水力発電が日本を救う

2016.10.29

水力発電が日本を救う」は、元国土交通省河川局長の竹村公太郎さんの著書で、9月1日に発行されたばかりです。

 私は、竹村さんに一度お会いしたことがあります。それは建設省OBの脇雅史参議院議員の2回目の選挙が近づいたころに、国土交通省を平成14年に退官した竹村さんが来富され、富山県建設業協会員に脇議員の支援を依頼されたときでした。そのとき司会者から竹村さんの経歴を聞き、私の大学の1年先輩であり、大学院修士課程(土木工学)の卒業が、私が経済学部を卒業した昭和45年であると知り、親近感を覚えました。

 このとき、竹村さんが書いた「日本文明の謎を解く-21世紀を考えるヒント」が紹介され早速購入し、面白くて一気に読み終えたことを覚えています。

 竹村さんは多くの本を著していますが、「水力発電が日本を救う」を知ったのは、先月、朝の犬との散歩中に聞いたNHK第1「マイあさラジオ」での「著者に聞きたい本のツボ」でした。

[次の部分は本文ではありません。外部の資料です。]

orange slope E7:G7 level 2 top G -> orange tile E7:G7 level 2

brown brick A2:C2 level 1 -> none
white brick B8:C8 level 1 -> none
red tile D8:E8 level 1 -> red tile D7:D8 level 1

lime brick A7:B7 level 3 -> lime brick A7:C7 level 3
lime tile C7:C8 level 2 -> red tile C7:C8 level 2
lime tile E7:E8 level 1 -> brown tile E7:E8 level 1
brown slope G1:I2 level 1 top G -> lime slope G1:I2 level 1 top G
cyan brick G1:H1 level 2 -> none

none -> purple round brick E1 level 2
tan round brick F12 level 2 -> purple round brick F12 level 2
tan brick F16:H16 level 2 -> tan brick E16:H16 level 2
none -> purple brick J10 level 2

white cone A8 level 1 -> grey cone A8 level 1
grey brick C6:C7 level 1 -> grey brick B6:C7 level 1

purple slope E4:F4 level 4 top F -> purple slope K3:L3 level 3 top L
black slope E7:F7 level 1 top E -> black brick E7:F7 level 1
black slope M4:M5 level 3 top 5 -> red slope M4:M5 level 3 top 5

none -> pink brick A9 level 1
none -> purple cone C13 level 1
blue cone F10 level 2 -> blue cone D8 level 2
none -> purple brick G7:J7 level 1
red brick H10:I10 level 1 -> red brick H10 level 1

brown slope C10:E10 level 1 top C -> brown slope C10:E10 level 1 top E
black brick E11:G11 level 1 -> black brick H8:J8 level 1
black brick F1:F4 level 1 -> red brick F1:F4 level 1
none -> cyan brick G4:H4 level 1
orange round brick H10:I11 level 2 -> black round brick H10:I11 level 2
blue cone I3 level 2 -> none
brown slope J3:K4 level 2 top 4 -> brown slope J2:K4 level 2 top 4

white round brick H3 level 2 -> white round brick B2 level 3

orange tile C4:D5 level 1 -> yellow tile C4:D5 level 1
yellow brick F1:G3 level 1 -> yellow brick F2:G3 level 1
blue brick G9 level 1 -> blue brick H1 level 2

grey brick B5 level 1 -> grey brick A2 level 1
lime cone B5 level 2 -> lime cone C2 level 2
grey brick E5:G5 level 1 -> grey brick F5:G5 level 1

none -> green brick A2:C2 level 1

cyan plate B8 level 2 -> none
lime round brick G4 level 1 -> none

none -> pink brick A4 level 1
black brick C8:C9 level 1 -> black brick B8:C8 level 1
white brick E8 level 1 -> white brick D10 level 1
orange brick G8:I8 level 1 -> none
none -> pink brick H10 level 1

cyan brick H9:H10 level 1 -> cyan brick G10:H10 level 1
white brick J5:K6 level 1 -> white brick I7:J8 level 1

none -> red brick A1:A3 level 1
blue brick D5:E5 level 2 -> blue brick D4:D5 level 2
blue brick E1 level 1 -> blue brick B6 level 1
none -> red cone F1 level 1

 ”序 100年後の日本のために”は、「私はダム建設の専門家で、水力発電を心から愛する人間の一人だ。未来の日本のエネルギーを支えていくのは水力発電、そう考えている。」で始まります。

 本を読み進むと、建設省(現国土交通省)の河川局で、川治ダム大川ダム宮ヶ瀬ダムと、三つの巨大ダムを造ってきた竹村さんが、将来の日本の電力について真剣に考え、提言していることがひしひしと伝わってきて、憂国の情さえ感じられました。

 「日本のエネルギー政策は曲がり角に来ている。石油などの化石燃料は地球温暖化を促進してしまう。さらに50年後、100年後には必ず枯渇してしまう。原子力は、福島第一原発の事故以来、方針が否応なく変更され、安易な拡大は出来ない。そこで、再生可能エネルギーが注目されているが、水力こそ最も古くから開発され、技術的に完成された再生可能エネルギーなのだ。」(93ページ)という状況下で、巨大ダムを造る時代は終わったが、それでも水力発電は増やせると、竹村さんは以下の3つの方法を述べています。

 その第一は、半世紀以上前に作られた河川法第一条の目的を改正し、水力エネルギー開発を河川行政の目的そのものにすることで、「治水」と「利水」の矛盾した目的のため、満水の半分くらいしか水を貯めていない時代遅れの運用をしている日本の多目的ダムにもっと貯水し、発電力を格段に増やすことです。

 第二は、水力発電の潜在的な力を引き出す重要な手段がダムを嵩上げすることであり、10%の嵩上げで発電能力はほぼ倍増することになるので、ダムをもう一つ造るのと同じになります。実際の嵩上げの例として北海道の夕張シューパロダムがあり、ダムの高さを約1.5倍にすることで、貯められる水が5倍近くまで増えました。

 そして第三は、砂防ダムや農業用水ダムなどのように、発電とは別の目的で造られた多数のダムに発電させることです。

 どの方法もなるほどと納得させられるものですが、河川法を改正することで、水力発電に対する河川行政の姿勢を大きく変えることができ、ダムに眠っている潜在的な巨大電力をまったくコストをかけずに現実社会に活かすことができるという主張に、建設行政の中心で長らく河川行政にかかわってきた竹村さんの言葉だけに、強く心を打たれました。それは、公共事業を主体とする当社が「建設事業を通して世の中の役に立つ」という経営理念を実現するには、発注者である行政の姿勢に大きくかかってくるという当たり前のことに気づかされたからです。

 この本にはダムが壊れない3つの理由も述べられていますが、当社の土木技術者諸君は答えられますか。一つ目の理由は、コンクリートには鉄筋がないからなのです。読んでビックリしましたが、鉄筋がないとなぜ壊れないかが良く理解できました。さて、他の二つの理由は何でしょうか。税抜き1,400円のこの本を買って、土木技術の知識を深めてください。そして、自分が携わる公共工事のあり方についても考えてほしいと思います。

 経営理念の二つ目は「社員は成長する資源」です。成長に読書は欠かせません。